我可以请你帮忙吗?请以这段相当幼稚的代码为基础。你最好把句子分开,然后数一数单词,而不是子字符串:
textt="When I was One I had just begun When I was Two I was nearly new"
wwords=['i', 'was', 'three', 'near']
text_words = textt.lower().split()
result = {w:text_words.count(w) for w in wwords}
print(result)
印刷品:
{'three': 0, 'i': 4, 'near': 0, 'was': 3}
如果文本现在有标点符号,最好使用正则表达式根据非字母数拆分字符串:
import re
textt="When I was One, I had just begun.I was Two when I was nearly new"
wwords=['i', 'was', 'three', 'near']
text_words = re.split("\W+",textt.lower())
result = {w:text_words.count(w) for w in wwords}
结果:
{'was': 3, 'near': 0, 'three': 0, 'i': 4}
(另一种选择是对单词字符使用findall
:text\u words=re.findall(r“\w+”,textt.lower())
)
现在,如果您的“重要”单词列表很大,那么最好先统计所有单词,然后使用经典的集合进行过滤。
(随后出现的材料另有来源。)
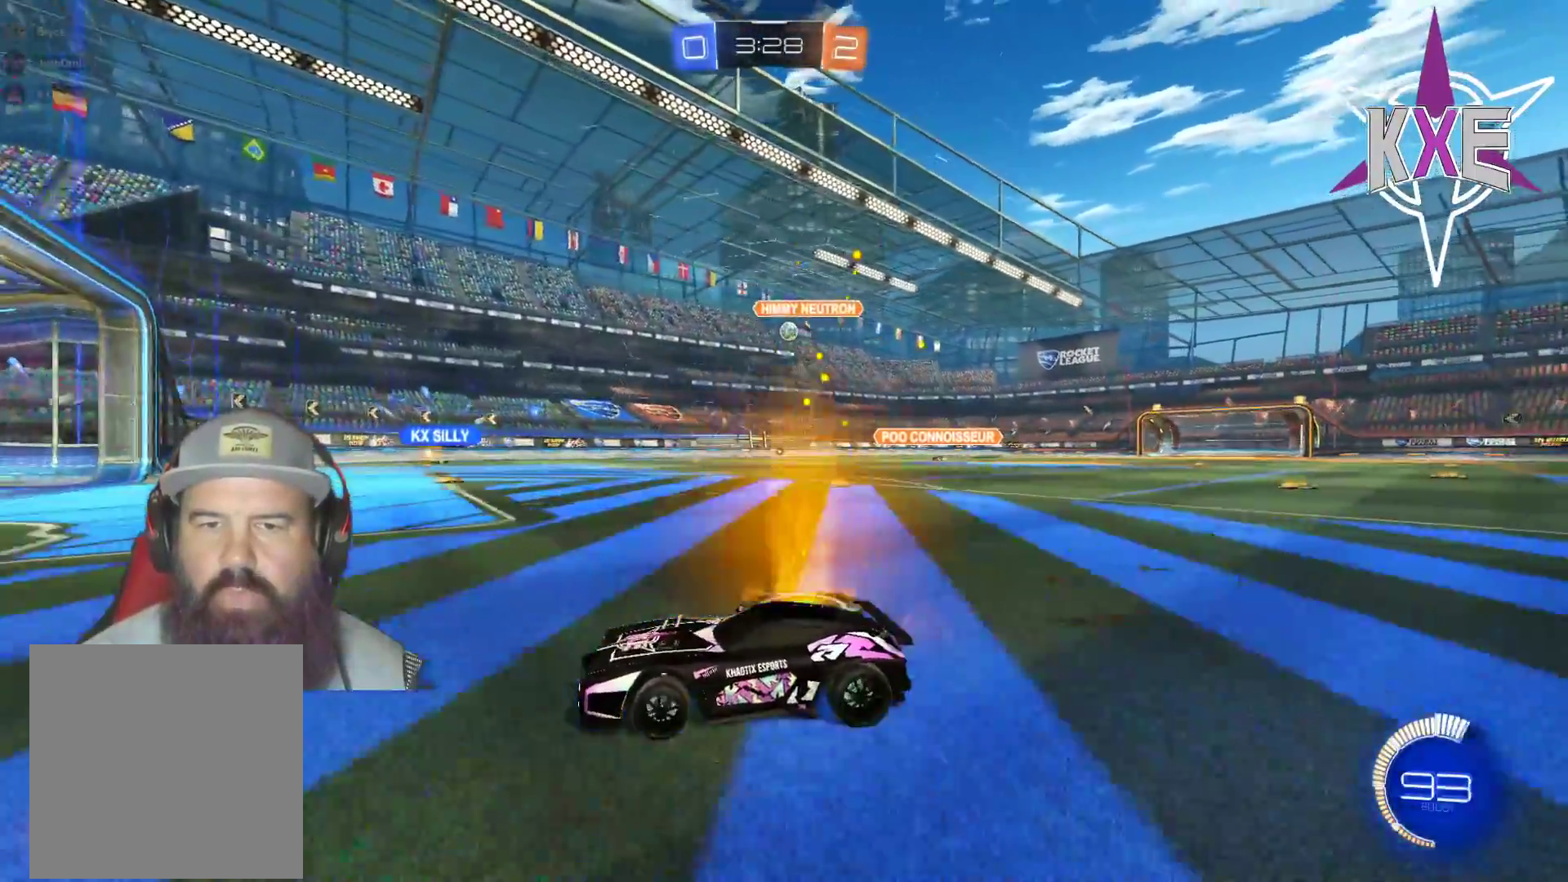
{"buttons": [], "left_stick": "right", "right_stick": "center", "events": [[83, "left_stick", "center"], [200, "left_stick", "right"], [283, "L2", "down"], [433, "L2", "up"]]}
Counter
:
text_words = collections.Counter(re.split("\W+",textt.lower()))
result = {w:text_words.get(w) for w in wwords}
您的简单解决方案如下:
from collections import Counter
textt="When I was One I had just begun When I was Two I was nearly new".lower()
wwords=['i', 'was', 'three', 'near']
txt = textt.split()
keys = Counter(txt)
for i in wwords:
print(i + ' : ' + str(keys[i]))
嘿,你想让你的代码做什么?要计算单词出现的次数吗?任务是返回一个字典,其中单词作为键,出现的次数作为值。就像现在一样。只忽略单词中的单词。值得注意的是,collections模块有一个内置的计数器类:建议您阅读感谢!我应该自己来的。很好用(当教程给了我一个包含撇号的单词,这个单词不能正确计算,但是我会在早上解决)。无论如何谢谢你!